(Text for analysis Opens)
Longtime GOP activist Misty Spears will represent Northside District 9 — flipping a seat her party considered must-win this election cycle.

Conservatives have long controlled just a single seat on San Antonio’s 10-member City Council, while the city’s reddest territory has been represented by Councilman John Courage (D9), a moderate Democrat.

With Courage termed out this year, Spears finished first in the crowded May 3 race to replace him.

With all 182 vote centers reporting, she defeated Angi Taylor Aramburu, Courage’s endorsed successor and a former Democratic state House candidate, 56.74% to 43.26% in a runoff Saturday night.

Wearing a red polka-dot dress and matching red pumps, Spears spoke to supporters at a watch party at Big’z Burger Joint on the far North Side.

“This has been the journey of a lifetime,” a tearful Spears said.  “I am so proud to represent District 9. I grew up here, this is my home, I love it.”

Spears thanked campaign volunteers, and her campaign manager and Bexar County Republican Party Chairwoman Kris Coons, saying, “You gave your time, your money, your prayers.”

To her children, she said, “I did this for you.”

A must-win seat

In a county where a small number of elected Republicans have struggled to expand their ranks, Courage’s success in one of the county’s most GOP-friendly political subdivisions has long been frustrating. 

“You can’t expect us to win road games if you can’t even win our home game, right?” said GOP activist and Spears campaign surrogate Kyle Bolch sizing up the race at a recent gathering of the Republican Club of Bexar County. “District 9 is supposed to be the big conservative district, but what’s happened in the last eight years?”
(Text for analysis Closes)
(Raw data Opens)
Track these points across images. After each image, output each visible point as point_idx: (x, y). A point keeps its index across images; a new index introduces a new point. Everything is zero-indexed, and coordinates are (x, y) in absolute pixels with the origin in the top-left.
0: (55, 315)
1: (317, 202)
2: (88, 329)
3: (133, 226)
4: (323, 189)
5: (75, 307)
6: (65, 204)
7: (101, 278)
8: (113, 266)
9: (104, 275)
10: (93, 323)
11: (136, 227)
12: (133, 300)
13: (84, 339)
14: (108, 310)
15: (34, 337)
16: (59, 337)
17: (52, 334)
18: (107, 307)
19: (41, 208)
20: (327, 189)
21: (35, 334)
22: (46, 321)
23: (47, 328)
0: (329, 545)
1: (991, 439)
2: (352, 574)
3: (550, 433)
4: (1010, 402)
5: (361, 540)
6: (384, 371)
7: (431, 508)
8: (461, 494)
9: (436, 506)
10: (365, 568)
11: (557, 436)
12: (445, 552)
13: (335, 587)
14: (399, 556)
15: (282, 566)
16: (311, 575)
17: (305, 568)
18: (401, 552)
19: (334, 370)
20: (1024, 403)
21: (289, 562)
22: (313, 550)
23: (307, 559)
(Raw data Closes)
(Raw data Opens)
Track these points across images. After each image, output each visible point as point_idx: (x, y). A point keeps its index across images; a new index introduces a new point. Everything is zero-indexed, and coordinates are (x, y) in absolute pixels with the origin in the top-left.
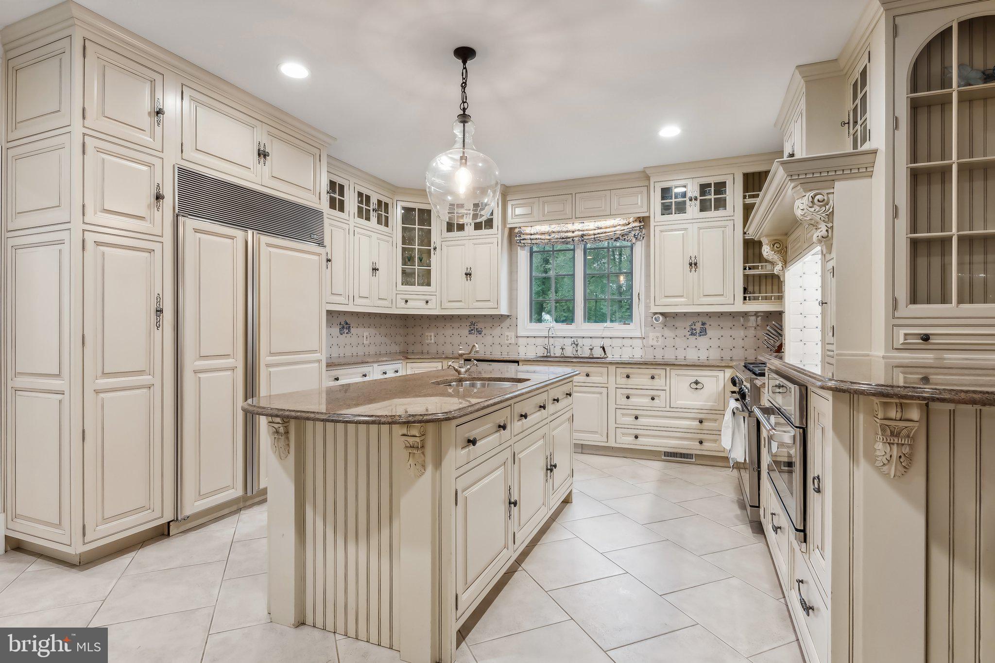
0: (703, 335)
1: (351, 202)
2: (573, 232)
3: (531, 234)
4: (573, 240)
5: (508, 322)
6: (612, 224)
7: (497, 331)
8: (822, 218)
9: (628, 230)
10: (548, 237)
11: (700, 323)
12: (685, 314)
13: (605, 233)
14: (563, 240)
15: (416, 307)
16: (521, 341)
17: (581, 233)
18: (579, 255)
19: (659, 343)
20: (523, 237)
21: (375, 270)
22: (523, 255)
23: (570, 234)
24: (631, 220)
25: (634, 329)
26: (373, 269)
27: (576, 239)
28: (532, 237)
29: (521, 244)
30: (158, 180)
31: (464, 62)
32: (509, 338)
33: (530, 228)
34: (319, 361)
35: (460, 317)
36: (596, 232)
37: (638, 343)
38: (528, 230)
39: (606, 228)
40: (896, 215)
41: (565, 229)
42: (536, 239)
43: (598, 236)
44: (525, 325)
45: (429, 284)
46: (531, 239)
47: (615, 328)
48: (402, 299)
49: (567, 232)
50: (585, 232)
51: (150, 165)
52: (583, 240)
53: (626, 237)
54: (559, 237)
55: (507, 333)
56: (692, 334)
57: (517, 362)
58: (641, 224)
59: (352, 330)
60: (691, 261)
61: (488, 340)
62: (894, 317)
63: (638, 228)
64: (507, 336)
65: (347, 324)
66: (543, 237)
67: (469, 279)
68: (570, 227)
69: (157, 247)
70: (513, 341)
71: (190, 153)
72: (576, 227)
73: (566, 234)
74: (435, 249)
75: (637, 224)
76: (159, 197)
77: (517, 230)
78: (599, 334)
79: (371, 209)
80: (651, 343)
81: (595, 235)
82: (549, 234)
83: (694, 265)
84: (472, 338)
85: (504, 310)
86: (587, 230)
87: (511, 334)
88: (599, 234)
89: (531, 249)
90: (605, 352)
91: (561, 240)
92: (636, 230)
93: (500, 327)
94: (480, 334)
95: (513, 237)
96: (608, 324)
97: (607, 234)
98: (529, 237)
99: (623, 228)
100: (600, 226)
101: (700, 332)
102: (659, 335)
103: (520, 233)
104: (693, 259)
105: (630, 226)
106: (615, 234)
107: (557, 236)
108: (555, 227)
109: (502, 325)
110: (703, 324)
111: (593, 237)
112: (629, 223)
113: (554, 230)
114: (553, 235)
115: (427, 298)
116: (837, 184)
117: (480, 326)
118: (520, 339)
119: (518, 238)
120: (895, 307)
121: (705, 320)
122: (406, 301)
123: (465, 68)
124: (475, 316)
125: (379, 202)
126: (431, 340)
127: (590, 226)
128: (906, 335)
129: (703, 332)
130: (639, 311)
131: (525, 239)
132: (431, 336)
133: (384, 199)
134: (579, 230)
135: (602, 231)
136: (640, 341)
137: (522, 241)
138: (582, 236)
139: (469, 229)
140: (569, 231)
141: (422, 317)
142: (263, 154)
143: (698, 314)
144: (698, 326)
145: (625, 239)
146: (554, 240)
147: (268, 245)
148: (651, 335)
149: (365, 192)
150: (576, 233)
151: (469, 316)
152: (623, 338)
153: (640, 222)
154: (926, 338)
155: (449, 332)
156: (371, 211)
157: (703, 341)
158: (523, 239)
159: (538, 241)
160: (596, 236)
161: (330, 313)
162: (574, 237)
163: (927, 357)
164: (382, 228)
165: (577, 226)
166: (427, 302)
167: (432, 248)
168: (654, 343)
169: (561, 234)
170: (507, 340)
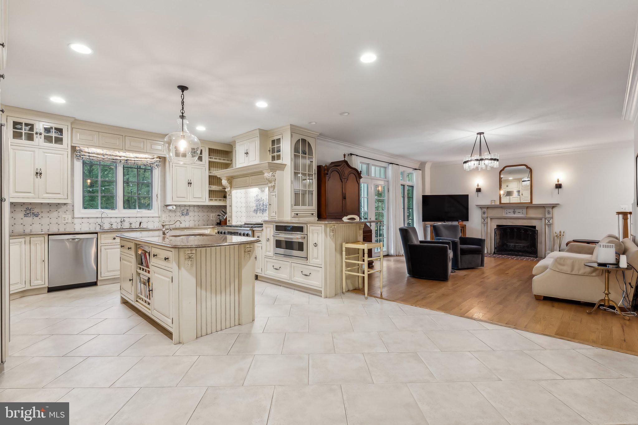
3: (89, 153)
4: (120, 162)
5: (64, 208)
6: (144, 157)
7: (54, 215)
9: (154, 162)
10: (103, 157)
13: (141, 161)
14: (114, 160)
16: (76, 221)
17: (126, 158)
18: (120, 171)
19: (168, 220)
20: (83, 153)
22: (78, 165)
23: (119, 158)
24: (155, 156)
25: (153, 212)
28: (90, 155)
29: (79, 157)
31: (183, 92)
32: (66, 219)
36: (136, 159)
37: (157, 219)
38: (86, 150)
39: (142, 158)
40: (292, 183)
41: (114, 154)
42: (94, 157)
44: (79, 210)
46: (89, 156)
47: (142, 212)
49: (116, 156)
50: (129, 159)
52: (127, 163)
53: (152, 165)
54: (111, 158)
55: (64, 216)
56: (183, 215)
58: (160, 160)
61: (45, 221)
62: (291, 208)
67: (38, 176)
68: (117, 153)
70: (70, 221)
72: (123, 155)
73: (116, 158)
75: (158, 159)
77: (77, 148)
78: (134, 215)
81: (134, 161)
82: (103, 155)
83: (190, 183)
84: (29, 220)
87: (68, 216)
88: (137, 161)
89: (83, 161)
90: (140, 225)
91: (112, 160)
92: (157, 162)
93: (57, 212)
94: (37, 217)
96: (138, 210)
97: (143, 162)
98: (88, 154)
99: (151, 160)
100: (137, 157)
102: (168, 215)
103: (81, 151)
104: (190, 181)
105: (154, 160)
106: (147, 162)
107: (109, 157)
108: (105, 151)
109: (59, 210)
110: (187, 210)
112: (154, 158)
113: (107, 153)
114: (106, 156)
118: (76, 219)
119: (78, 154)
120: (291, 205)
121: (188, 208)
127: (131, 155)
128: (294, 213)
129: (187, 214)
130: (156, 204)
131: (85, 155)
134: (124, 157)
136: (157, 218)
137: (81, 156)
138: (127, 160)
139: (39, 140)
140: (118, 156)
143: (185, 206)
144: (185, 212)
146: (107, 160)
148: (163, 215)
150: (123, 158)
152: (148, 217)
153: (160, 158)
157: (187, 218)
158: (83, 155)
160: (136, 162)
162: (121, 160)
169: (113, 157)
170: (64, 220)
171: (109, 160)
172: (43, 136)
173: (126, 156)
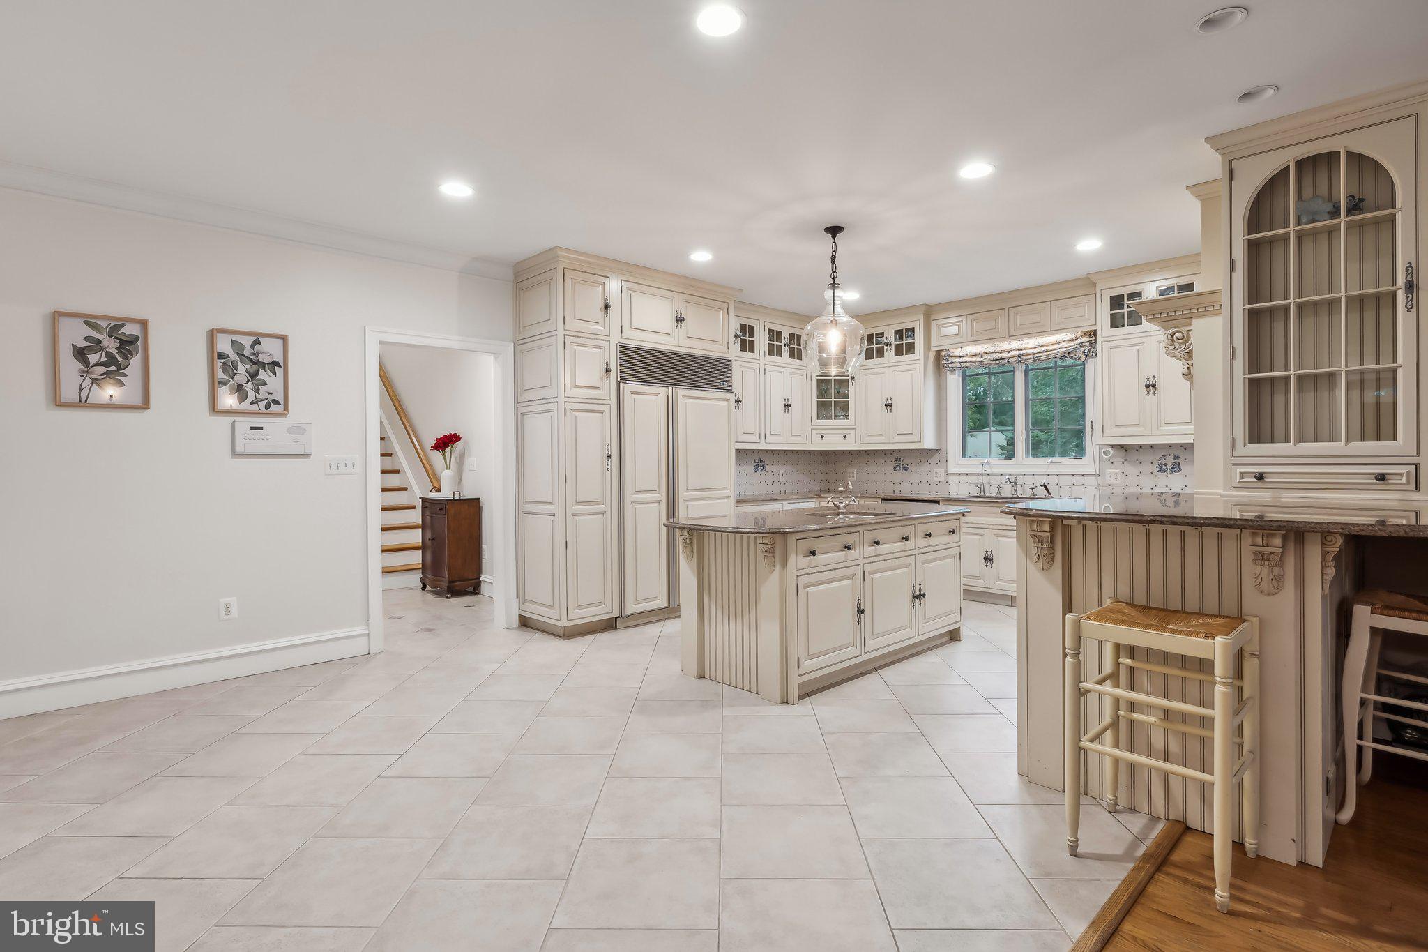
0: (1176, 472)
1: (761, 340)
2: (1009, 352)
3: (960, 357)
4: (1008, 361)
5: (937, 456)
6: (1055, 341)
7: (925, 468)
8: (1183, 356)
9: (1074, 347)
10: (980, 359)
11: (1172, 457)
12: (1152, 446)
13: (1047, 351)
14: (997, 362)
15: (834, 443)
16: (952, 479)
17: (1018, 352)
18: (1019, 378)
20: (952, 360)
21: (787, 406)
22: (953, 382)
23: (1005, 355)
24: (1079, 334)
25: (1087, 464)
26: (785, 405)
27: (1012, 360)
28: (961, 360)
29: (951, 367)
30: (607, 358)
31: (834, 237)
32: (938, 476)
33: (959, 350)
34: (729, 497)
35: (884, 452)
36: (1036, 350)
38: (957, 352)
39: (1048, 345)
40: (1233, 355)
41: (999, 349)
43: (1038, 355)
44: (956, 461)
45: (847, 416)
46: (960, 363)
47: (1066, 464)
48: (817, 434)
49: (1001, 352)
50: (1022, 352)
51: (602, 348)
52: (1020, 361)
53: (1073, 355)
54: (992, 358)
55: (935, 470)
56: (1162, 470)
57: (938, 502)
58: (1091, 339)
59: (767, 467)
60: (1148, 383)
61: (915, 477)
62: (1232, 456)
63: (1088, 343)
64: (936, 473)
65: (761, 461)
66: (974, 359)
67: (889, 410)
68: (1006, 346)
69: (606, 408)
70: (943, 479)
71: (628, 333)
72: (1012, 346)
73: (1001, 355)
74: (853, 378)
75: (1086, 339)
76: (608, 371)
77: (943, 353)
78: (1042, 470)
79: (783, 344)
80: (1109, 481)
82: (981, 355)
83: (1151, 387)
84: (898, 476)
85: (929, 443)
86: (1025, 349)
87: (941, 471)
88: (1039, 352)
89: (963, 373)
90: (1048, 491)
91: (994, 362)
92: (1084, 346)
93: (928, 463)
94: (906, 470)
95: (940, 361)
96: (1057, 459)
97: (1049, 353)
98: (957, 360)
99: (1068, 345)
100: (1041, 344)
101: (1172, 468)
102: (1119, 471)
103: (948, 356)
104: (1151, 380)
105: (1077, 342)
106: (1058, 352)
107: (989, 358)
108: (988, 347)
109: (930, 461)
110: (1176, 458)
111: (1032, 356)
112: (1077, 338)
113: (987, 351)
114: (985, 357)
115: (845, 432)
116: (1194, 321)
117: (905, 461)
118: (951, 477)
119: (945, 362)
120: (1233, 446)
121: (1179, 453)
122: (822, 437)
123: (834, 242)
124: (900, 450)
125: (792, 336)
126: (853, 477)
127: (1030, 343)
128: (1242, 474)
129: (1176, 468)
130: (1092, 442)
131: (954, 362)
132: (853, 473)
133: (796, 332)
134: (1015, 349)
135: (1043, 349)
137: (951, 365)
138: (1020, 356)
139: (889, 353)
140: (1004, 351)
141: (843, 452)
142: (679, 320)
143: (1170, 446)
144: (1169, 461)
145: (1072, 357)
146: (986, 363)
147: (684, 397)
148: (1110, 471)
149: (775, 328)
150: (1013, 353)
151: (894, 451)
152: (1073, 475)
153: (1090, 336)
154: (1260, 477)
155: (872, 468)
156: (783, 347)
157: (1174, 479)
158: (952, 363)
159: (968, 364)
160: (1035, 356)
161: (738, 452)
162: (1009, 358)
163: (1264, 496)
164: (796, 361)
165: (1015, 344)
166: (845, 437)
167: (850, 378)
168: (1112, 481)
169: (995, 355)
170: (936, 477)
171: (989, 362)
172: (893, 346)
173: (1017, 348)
(Raw data Closes)
(Raw data Opens)
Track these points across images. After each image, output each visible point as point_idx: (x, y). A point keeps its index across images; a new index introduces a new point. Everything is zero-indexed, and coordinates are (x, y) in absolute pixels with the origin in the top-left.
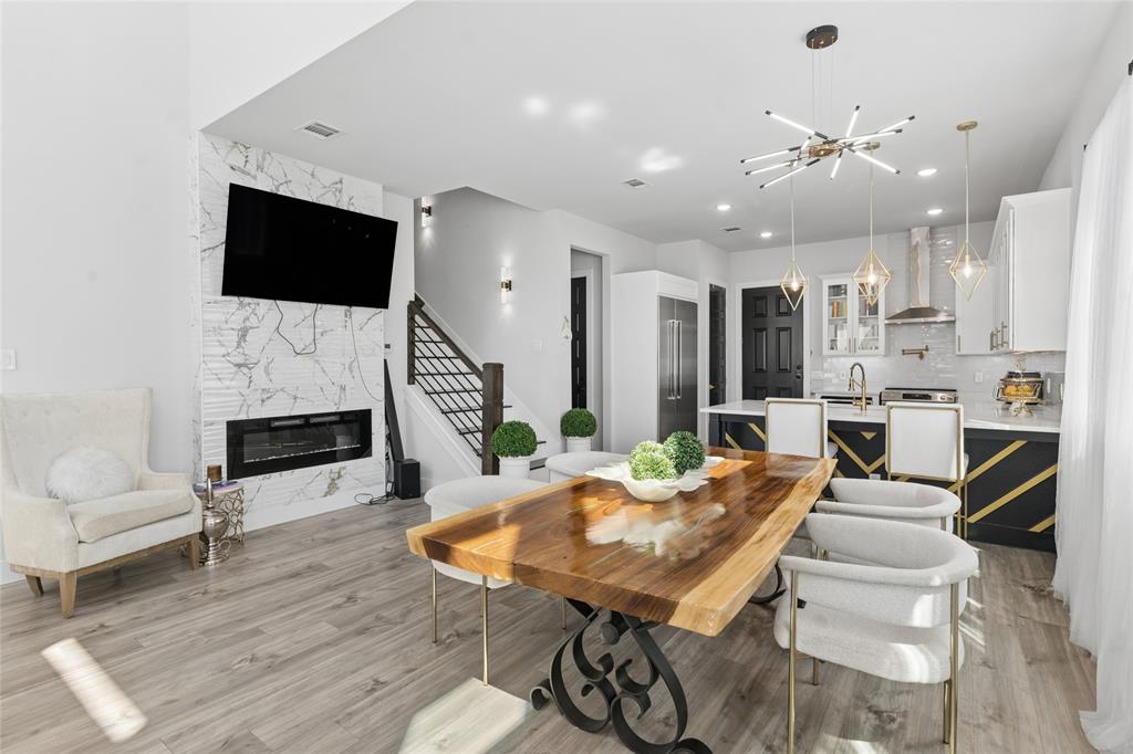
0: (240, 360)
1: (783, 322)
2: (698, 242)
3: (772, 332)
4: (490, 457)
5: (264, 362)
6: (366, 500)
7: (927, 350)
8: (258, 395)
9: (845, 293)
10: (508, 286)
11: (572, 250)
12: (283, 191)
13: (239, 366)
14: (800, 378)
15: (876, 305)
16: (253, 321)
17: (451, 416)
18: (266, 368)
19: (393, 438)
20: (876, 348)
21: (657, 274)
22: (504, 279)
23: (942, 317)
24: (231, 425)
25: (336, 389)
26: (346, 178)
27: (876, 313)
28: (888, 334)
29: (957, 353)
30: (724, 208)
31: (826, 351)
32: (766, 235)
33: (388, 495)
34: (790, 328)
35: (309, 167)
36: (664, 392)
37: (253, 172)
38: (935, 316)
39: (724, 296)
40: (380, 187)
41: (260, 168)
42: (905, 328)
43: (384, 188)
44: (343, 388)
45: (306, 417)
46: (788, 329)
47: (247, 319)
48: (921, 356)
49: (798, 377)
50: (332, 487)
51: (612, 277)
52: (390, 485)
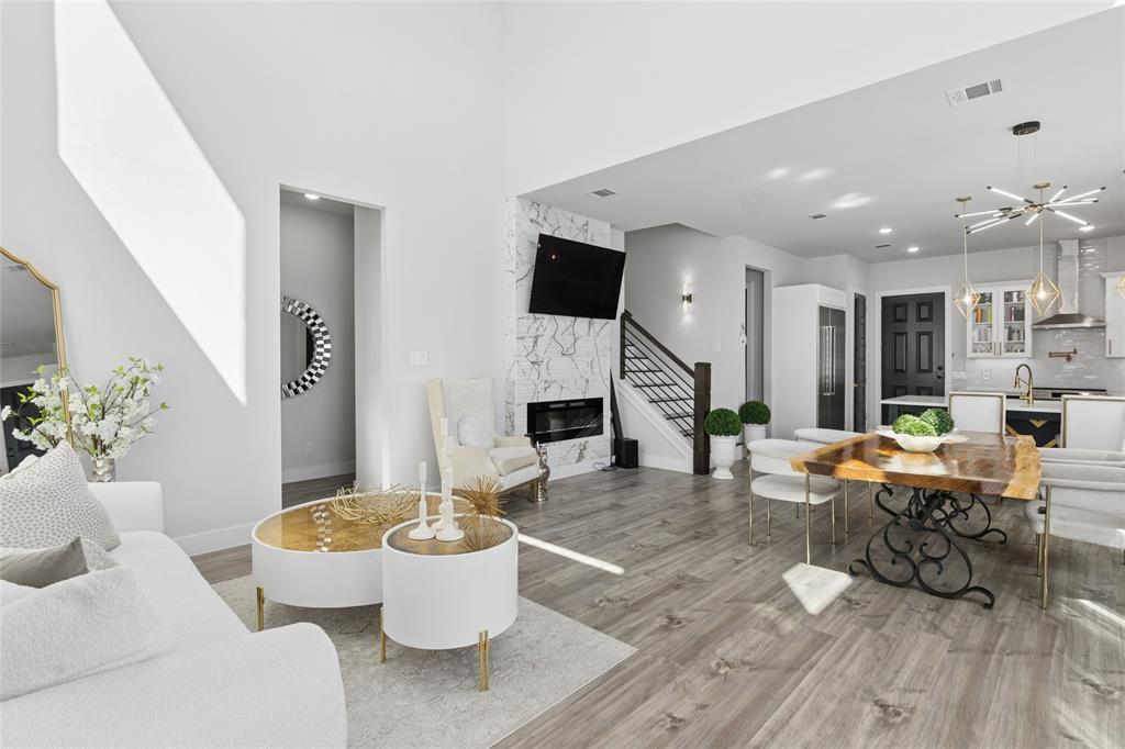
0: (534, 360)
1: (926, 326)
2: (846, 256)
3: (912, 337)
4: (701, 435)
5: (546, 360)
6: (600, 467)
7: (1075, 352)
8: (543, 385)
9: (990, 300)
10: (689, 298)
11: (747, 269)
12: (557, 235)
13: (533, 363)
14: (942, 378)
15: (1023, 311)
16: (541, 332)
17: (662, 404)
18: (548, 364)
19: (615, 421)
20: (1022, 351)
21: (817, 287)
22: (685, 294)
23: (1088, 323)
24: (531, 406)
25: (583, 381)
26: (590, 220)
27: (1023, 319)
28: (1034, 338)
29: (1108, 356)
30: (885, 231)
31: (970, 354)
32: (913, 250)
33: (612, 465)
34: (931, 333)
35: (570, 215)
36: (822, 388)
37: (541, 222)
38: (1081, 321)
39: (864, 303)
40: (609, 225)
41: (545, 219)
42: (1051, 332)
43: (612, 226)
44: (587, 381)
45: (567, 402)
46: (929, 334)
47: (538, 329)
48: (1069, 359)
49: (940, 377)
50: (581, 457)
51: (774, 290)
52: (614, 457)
(Raw data Closes)
* _Task statement_
Please reproduce the stretch from "Longtime GOP activist" through "a moderate Democrat." in the District 9 runoff article, keeping every word and mark as it appears there.

* _Solved exercise_
Longtime GOP activist Misty Spears will represent Northside District 9 — flipping a seat her party considered must-win this election cycle.

Conservatives have long controlled just a single seat on San Antonio’s 10-member City Council, while the city’s reddest territory has been represented by Councilman John Courage (D9), a moderate Democrat.